Activated astrocytes produce a large amount of bioactive molecules, including reactive oxygen and nitrogen species. Astrocytes are in general resistant to those reactive species. However, we previously reported that immunostimulated astrocytes became highly vulnerable to metabolic insults, such as glucose deprivation. In this study, we investigated whether H ₂O₂ production was associated with the increased vulnerability. Glucose deprivation for up to 8 hr did not change the intracellular level of H₂O₂ in astrocytes. Treatment with lipopolysaccharide plus interferon-γ for 48 hr evoked astroglial H ₂O₂ production; however, no apparent death or injury was observed in immunostimulated astrocytes. Glucose deprivation after 48 hr of immunostimulation markedly increased H₂O₂ level, depleted adenosine triphosphate (ATP), and enhanced lactate dehydrogenase (LDH) release. The ATP depletion and LDH release were in part prevented by catalase, mannitol, and N-acetyl-L-cysteine.
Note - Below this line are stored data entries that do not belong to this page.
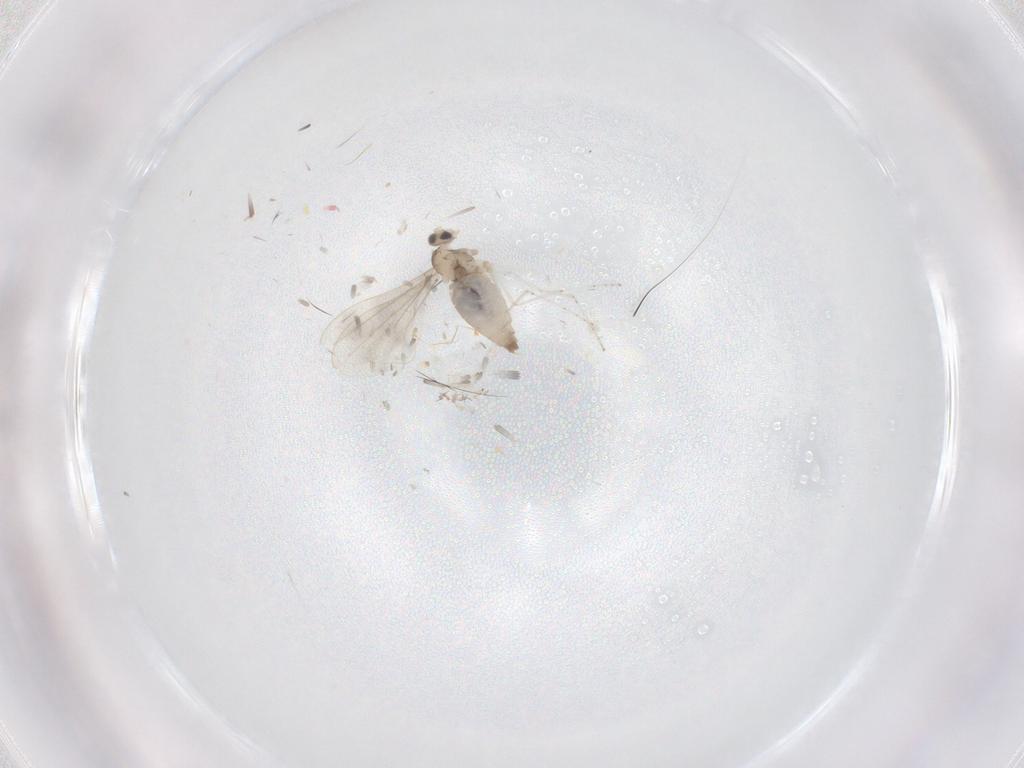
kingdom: Animalia
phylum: Arthropoda
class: Insecta
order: Diptera
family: Cecidomyiidae
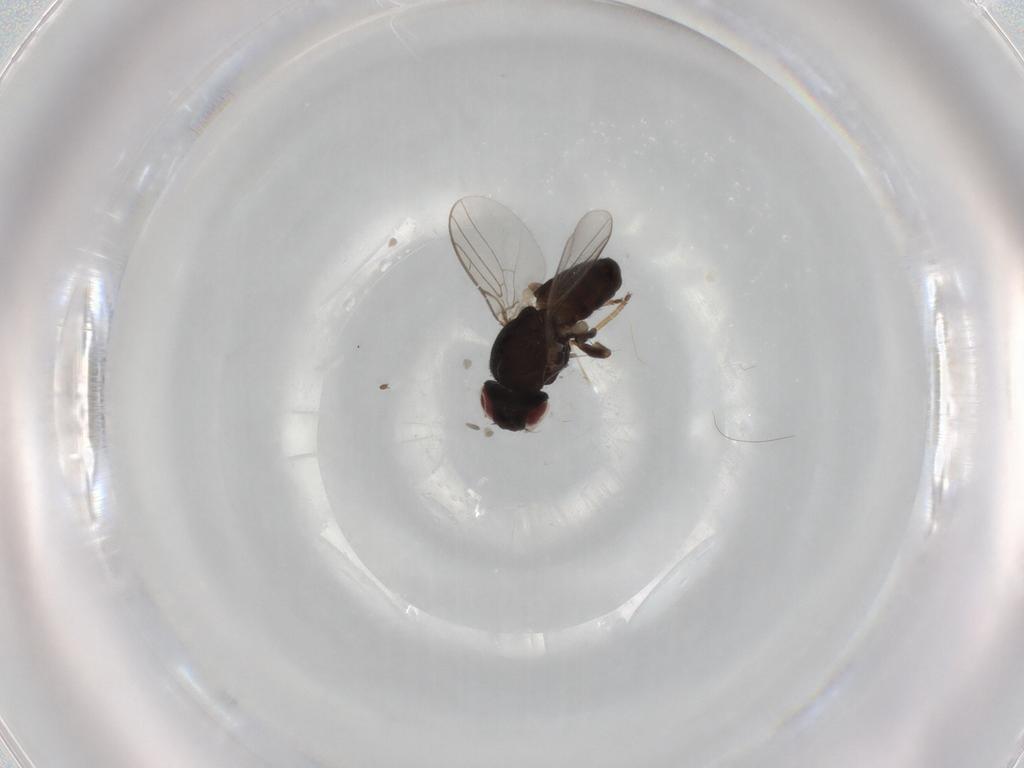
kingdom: Animalia
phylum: Arthropoda
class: Insecta
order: Diptera
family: Chloropidae
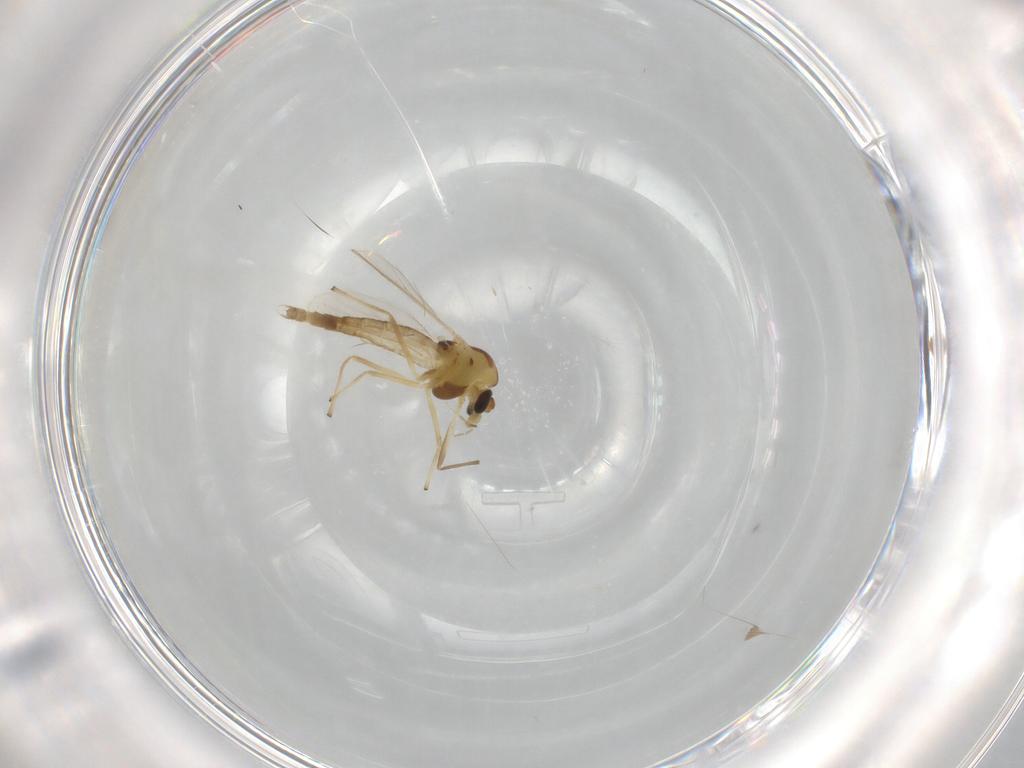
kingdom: Animalia
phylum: Arthropoda
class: Insecta
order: Diptera
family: Chironomidae
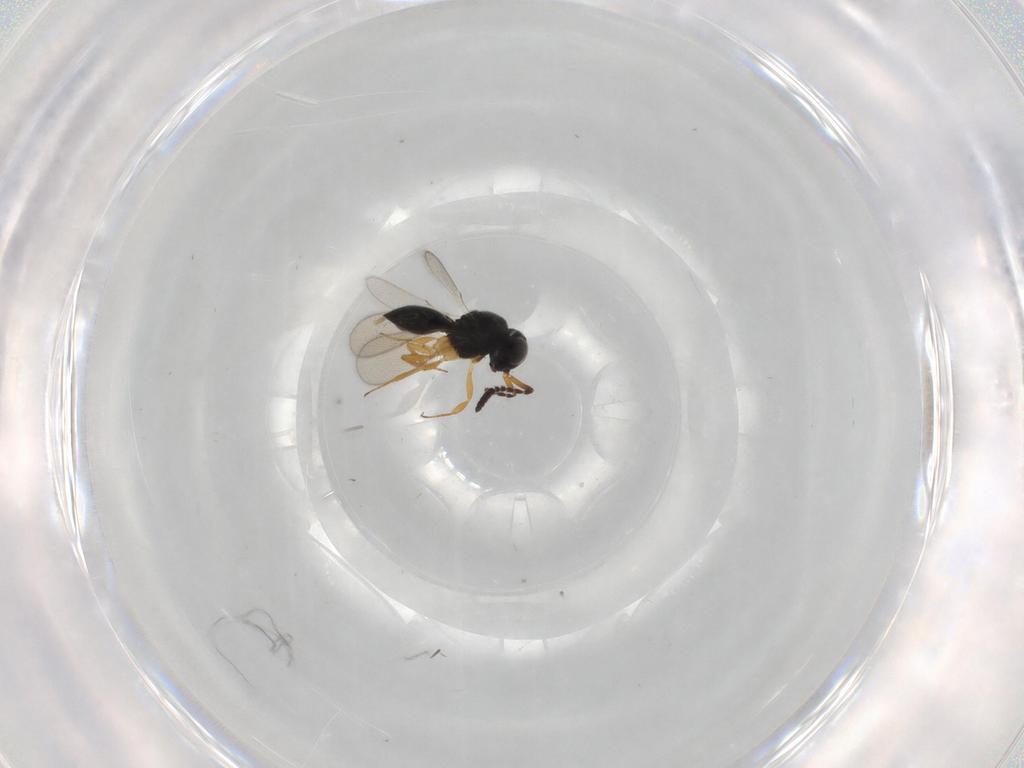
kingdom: Animalia
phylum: Arthropoda
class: Insecta
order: Hymenoptera
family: Scelionidae
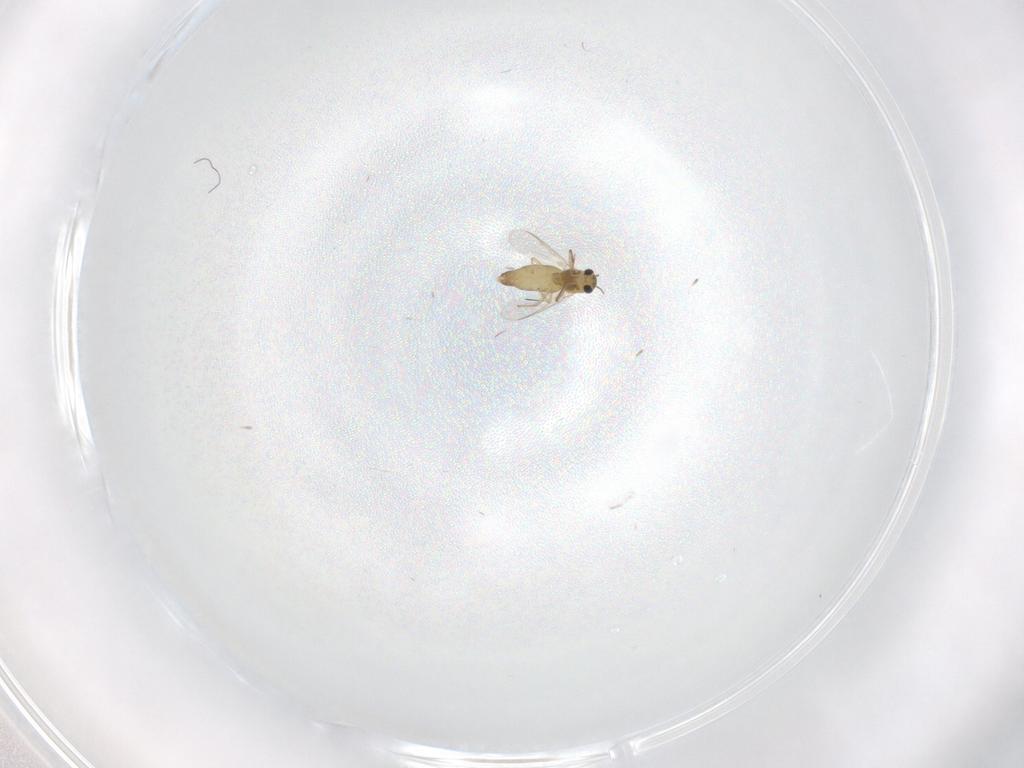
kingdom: Animalia
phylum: Arthropoda
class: Insecta
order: Diptera
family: Chironomidae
The enhanced level of H₂O₂ in glucose-deprived immunostimulated astrocytes appeared to be secondary to the depletion of reduced glutathione. 4-(2-Aminoethyl)bebzenesulfonyl fluoride (AEBSF), an inhibitor of NADPH oxidase, reduced H₂O₂ level and LDH release in glucose-deprived immunostimulated astrocytes. H ₂O₂, either endogenously produced or exogenously added, depolarized mitochondrial transmembrane potential in glucose-deprived astrocytes, leading to their ATP depletion and death. The present results strongly indicate that glucose deprivation causes deterioration of immunostimulated astrocytes by increasing the intracellular concentration of H₂O₂.